Sheridan's Report on the Battle of Cedar Creek
The following is General Philip H. Sheridan's correspondence with Ulysses S. Grant, commander of all Union forces, following the Battle of Cedar Creek on October 19, 1864. He makes mention of his famous ride but primarily revels in the destruction of General Early's Confederate force.
CEDAR CREEK, October 19, 1864 - 10 p. m.
(Received 3 p. m. 20th.)
I have the honor to report that my army at Cedar Creek was attacked this morning before daylight and my left was turned and driven in confusion; in fact, most of the line was driven in confusion, with the loss of twenty pieces or artillery. I hastened from Winchester, where I was on my return from Washington, and joined the army between Middletown and Newtown, having been driven back about four miles.
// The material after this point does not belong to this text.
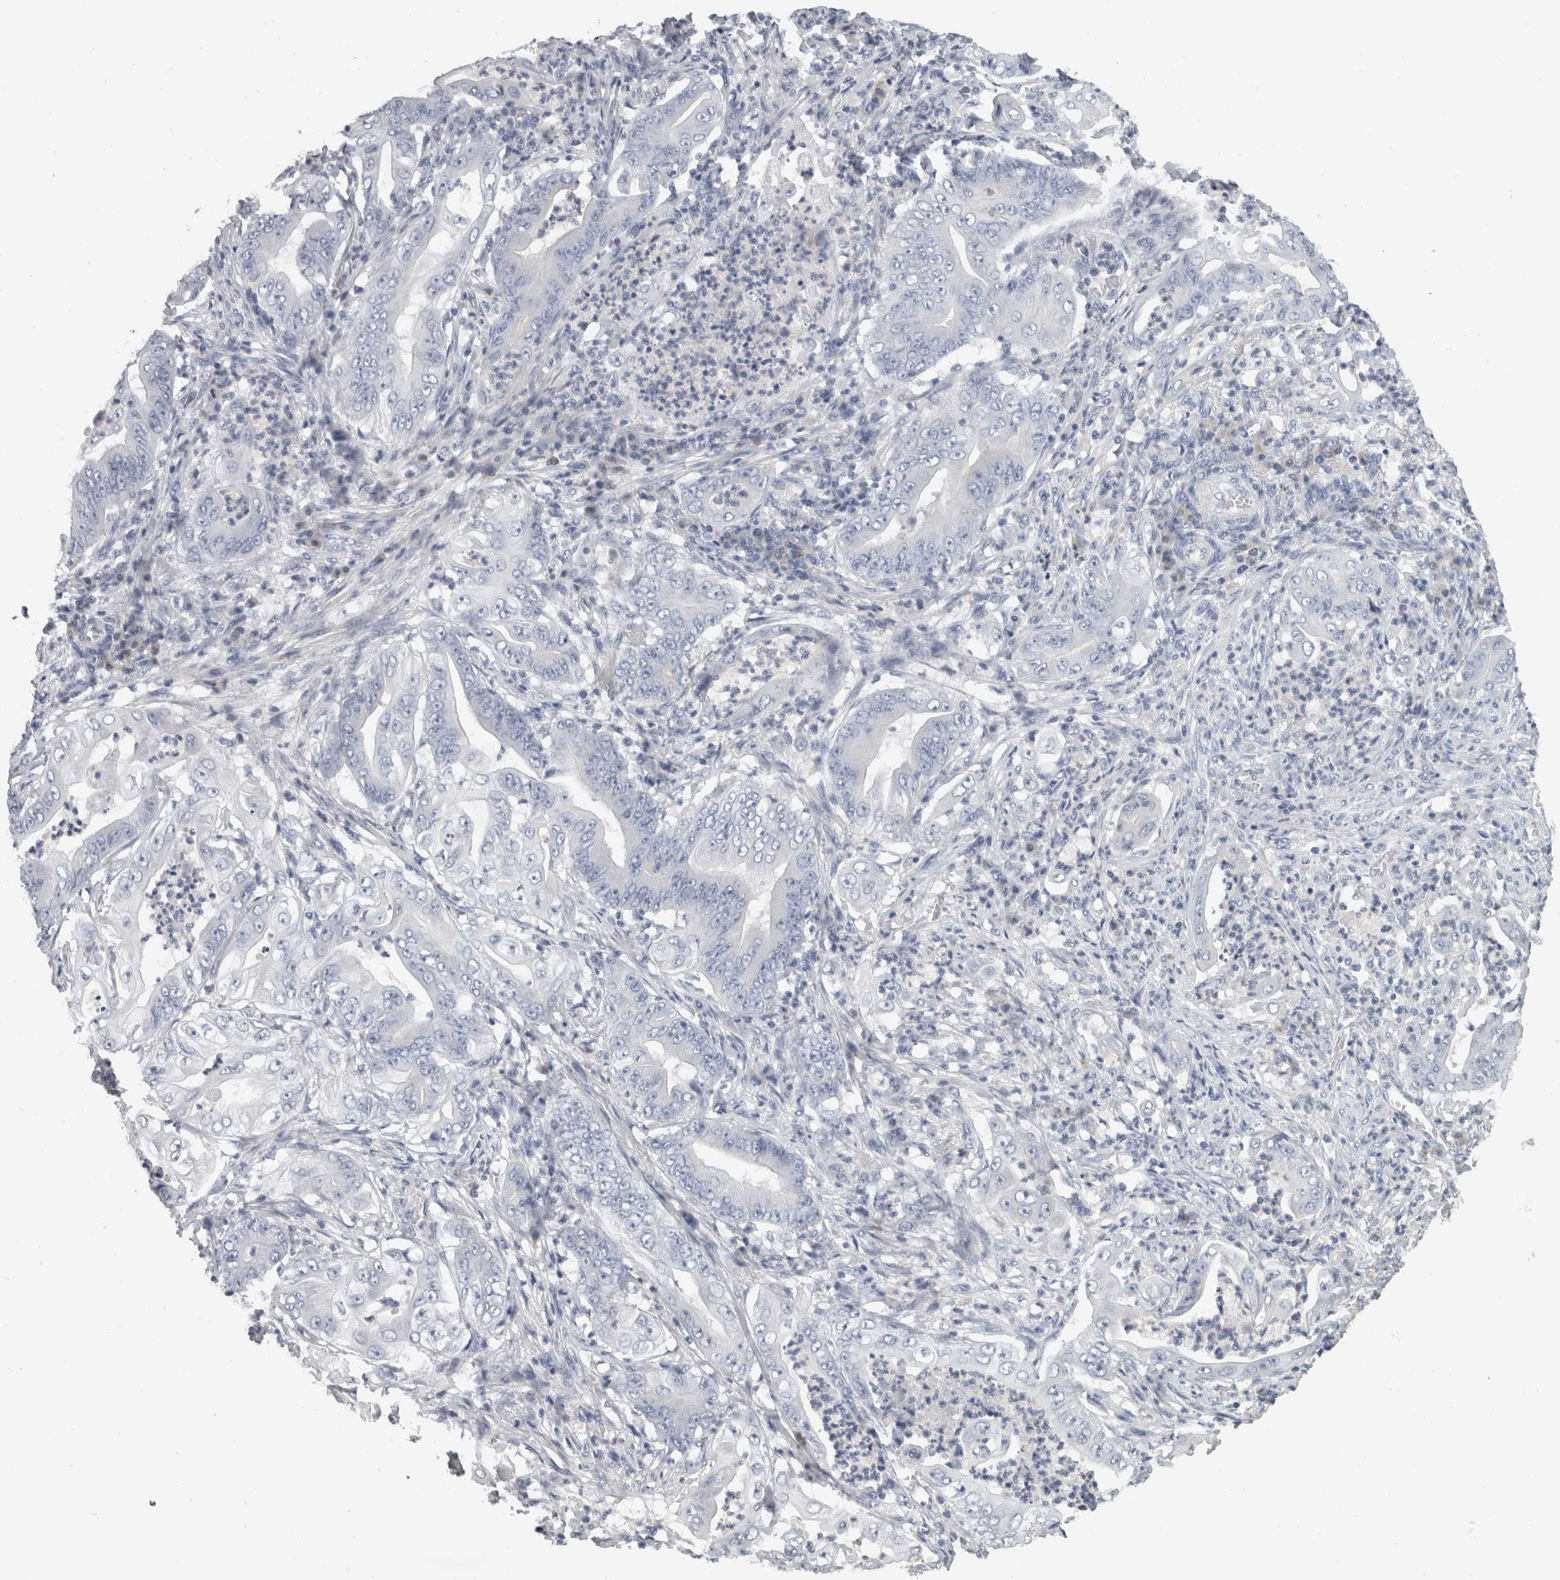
{"staining": {"intensity": "negative", "quantity": "none", "location": "none"}, "tissue": "stomach cancer", "cell_type": "Tumor cells", "image_type": "cancer", "snomed": [{"axis": "morphology", "description": "Adenocarcinoma, NOS"}, {"axis": "topography", "description": "Stomach"}], "caption": "The IHC image has no significant positivity in tumor cells of adenocarcinoma (stomach) tissue. (DAB (3,3'-diaminobenzidine) immunohistochemistry (IHC) visualized using brightfield microscopy, high magnification).", "gene": "TCAP", "patient": {"sex": "female", "age": 73}}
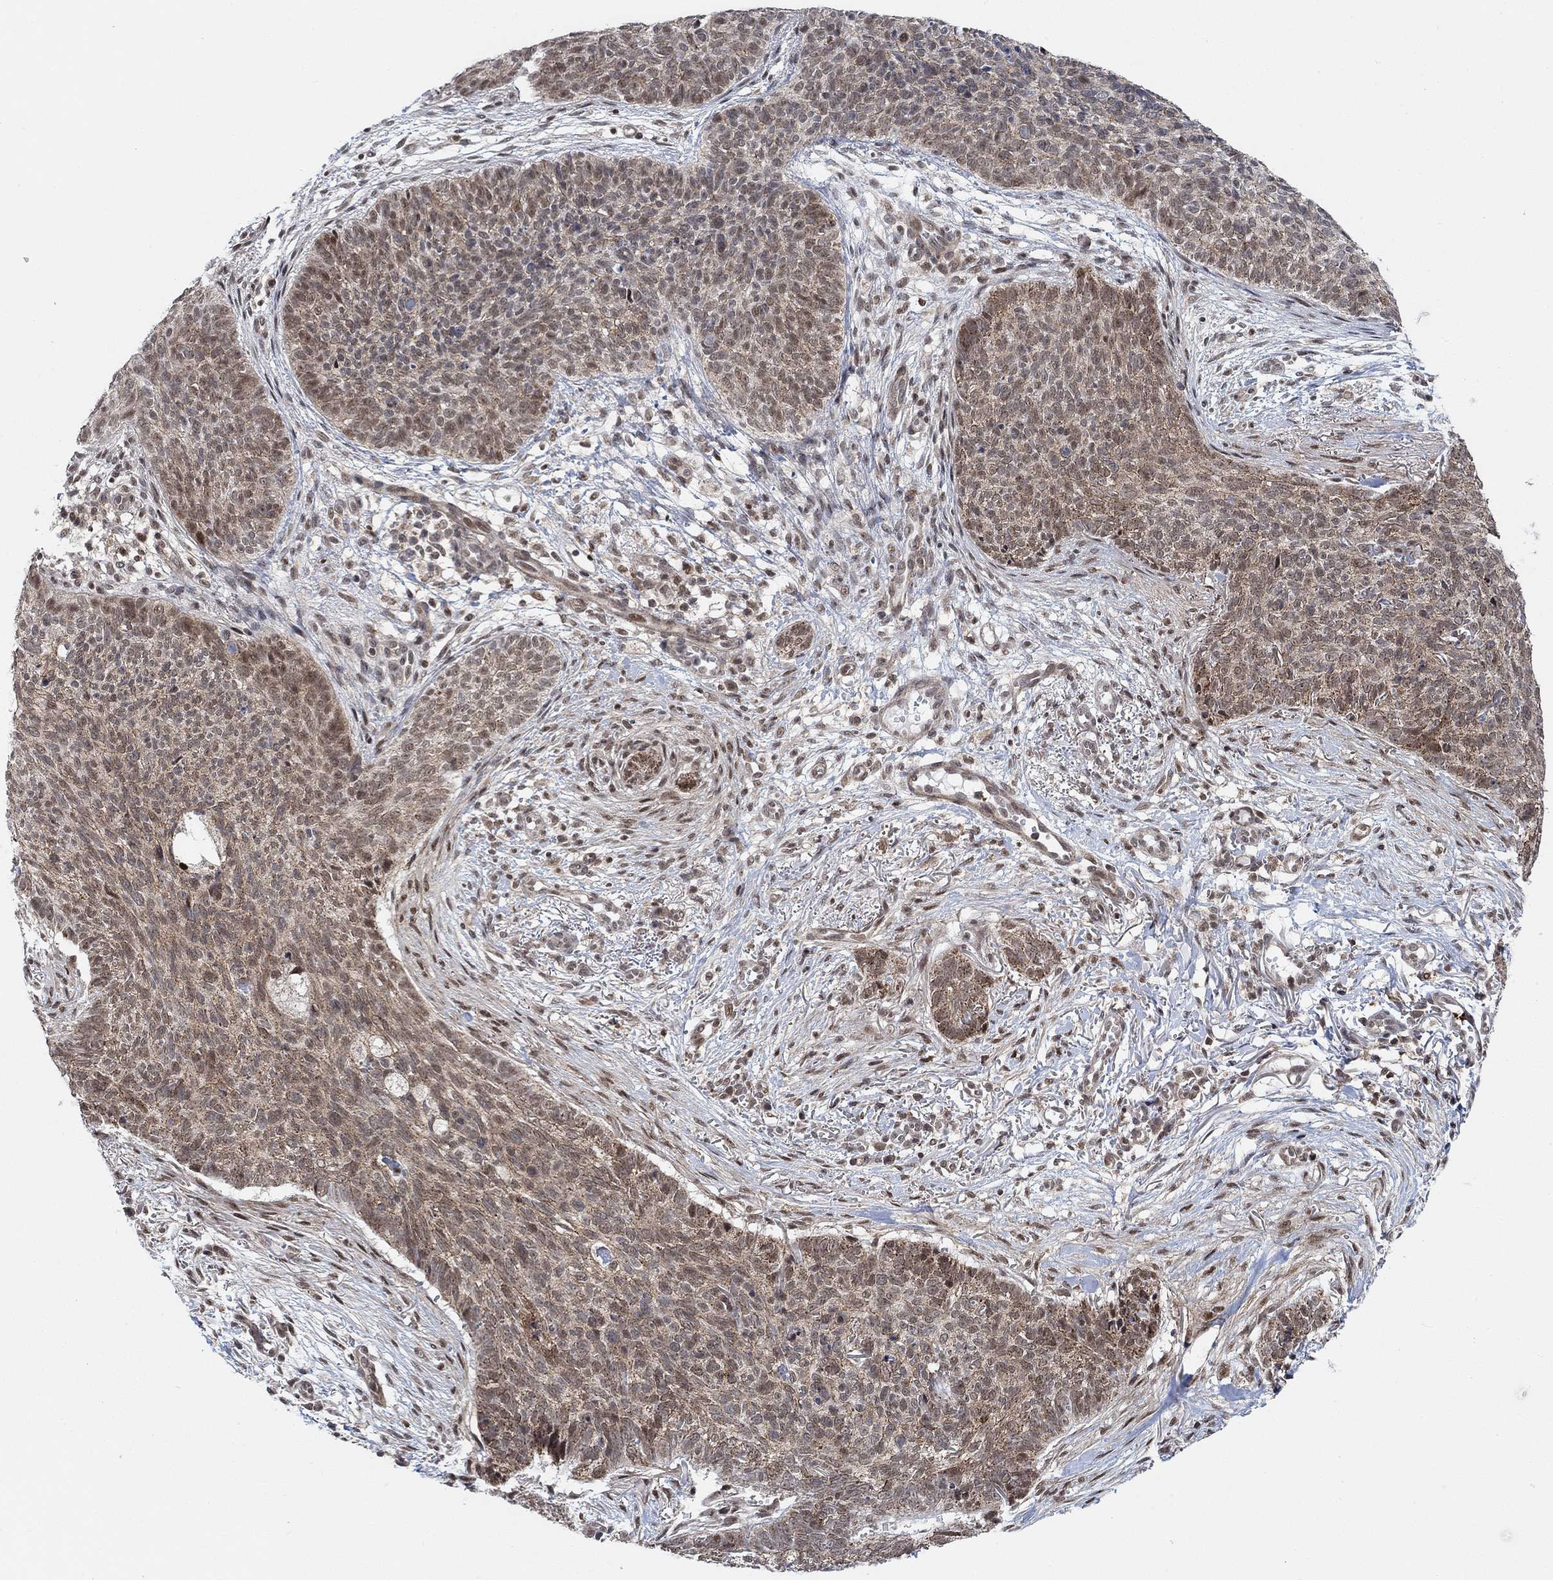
{"staining": {"intensity": "weak", "quantity": ">75%", "location": "cytoplasmic/membranous"}, "tissue": "skin cancer", "cell_type": "Tumor cells", "image_type": "cancer", "snomed": [{"axis": "morphology", "description": "Basal cell carcinoma"}, {"axis": "topography", "description": "Skin"}], "caption": "An immunohistochemistry (IHC) micrograph of tumor tissue is shown. Protein staining in brown shows weak cytoplasmic/membranous positivity in skin cancer within tumor cells.", "gene": "PWWP2B", "patient": {"sex": "male", "age": 64}}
I here took the affair in hand and quickly united the corps, formed a compact line of battle just in time to repulse an attack of the enemy's, which was handsomely done at about 1 p. m. At 3 p. m., after some changes of the cavalry from the left to the right flank, I attacked with great vigor, driving and routing the enemy, capturing, according to last reports, forty-three pieces of artillery and very many prisoners. I do not yet know the number of my casualties or the losses of the enemy. Wagon trains, ambulances, and caissons in large numbers, are in our possession. They also burned some of their trains. General Ramseur is a prisoner in our hands, severely, and perhaps mortally, wounded. I have to regret the loss of General Bidwell, killed, and Generals Wright, Grover, and Ricketts wounded - Wright slightly wounded. Affairs at times looked badly, but by the gallantry of our brave officers and men disaster has been converted into a splendid victory. Darkness again intervened to shut off greater results. I now occupy Strasburg. As soon as obtained I will send you further particulars.
P. H. SHERIDAN,
CEDAR CREEK, October 20, 1864 - 11.30 a. m.
(Received 12 m. 21st.)
We have again been favored by a great victory - a victory won from disaster by the gallantry of our officers and men. The attack on the enemy was made about 3 p. m. by a left half-wheel of the whole line, with a division of cavalry turning each flank of the enemy, the whole line advancing. The enemy, after a stubborn resistance, broke and fled, and were pushed with vigor. The artillery captured will probably be over fifty pieces - this, of course, includes what was captured from our troops in the early morning. At least 1,600 prisoners have been brought in; also wagons and ambulances in large numbers. This morning the cavalry made a dash at Fisher's Hill and carried it, the enemy having fled during the night, leaving only a small rear guard. I have to regret the loss of many valuable officers killed and wounded; among them Colonel Joseph Thoburn, commanding division of Crook's command, killed; Colonel C. R. Lowell, commanding brigade, wounded; Colonel R. S. Mackenzie, commanding brigade, wounded severely; would not leave the field. I cannot yet give exact details. Many of our men captured by the enemy in the morning have made their escape and are coming in. Ramseur, commanding division in Early's army, died this morning.
P. H. SHERIDAN,
CEDAR CREEK, October 21, 1864 - 4 p. m.
(Received 6 p. m. 23d.)
I pursued the routed forces of the enemy nearly to Mount Jackson, which point he reached during the night of the 19th and 20th without an organized regiment of his army. From the accounts of our prisoners who have escaped and citizens the rout was complete. About 2,000 of the enemy broke an made their way down through the mountains on the left. For then miles on the line of retreat the road and country was covered with small-arms, thrown away by the flying rebels, and other debris. Forty-eight pieces of captured artillery are now at my headquarters. I think that not less than 300 wagons and ambulances were either captured or destroyed. The accident of the morning turned to out advantage as much as though the whole movement had been planned. The only regret I have is the capture, in the early morning, of from 800 to 1,000 of our men. General, I want Getty, of the Sixth Corps, and the brave boys, Merritt and Custer, promoted by brevet. When I attacked the enemy Merritt and Custer, under the direction of Torbert, fiercely attacked the enemy's flanks, and when he broke closed in after dark and secured the artillery, trains, &c. My loss in killed and wounded will be between 3,000 and 4,000. I am now sending to the War Department ten battle-falls. The loss of artillery in the morning was 7 from Crook, 11 from Emory, 6 from Wright. From all that I can learn I think that Early's re-enforcements could not be less than 12,000 men.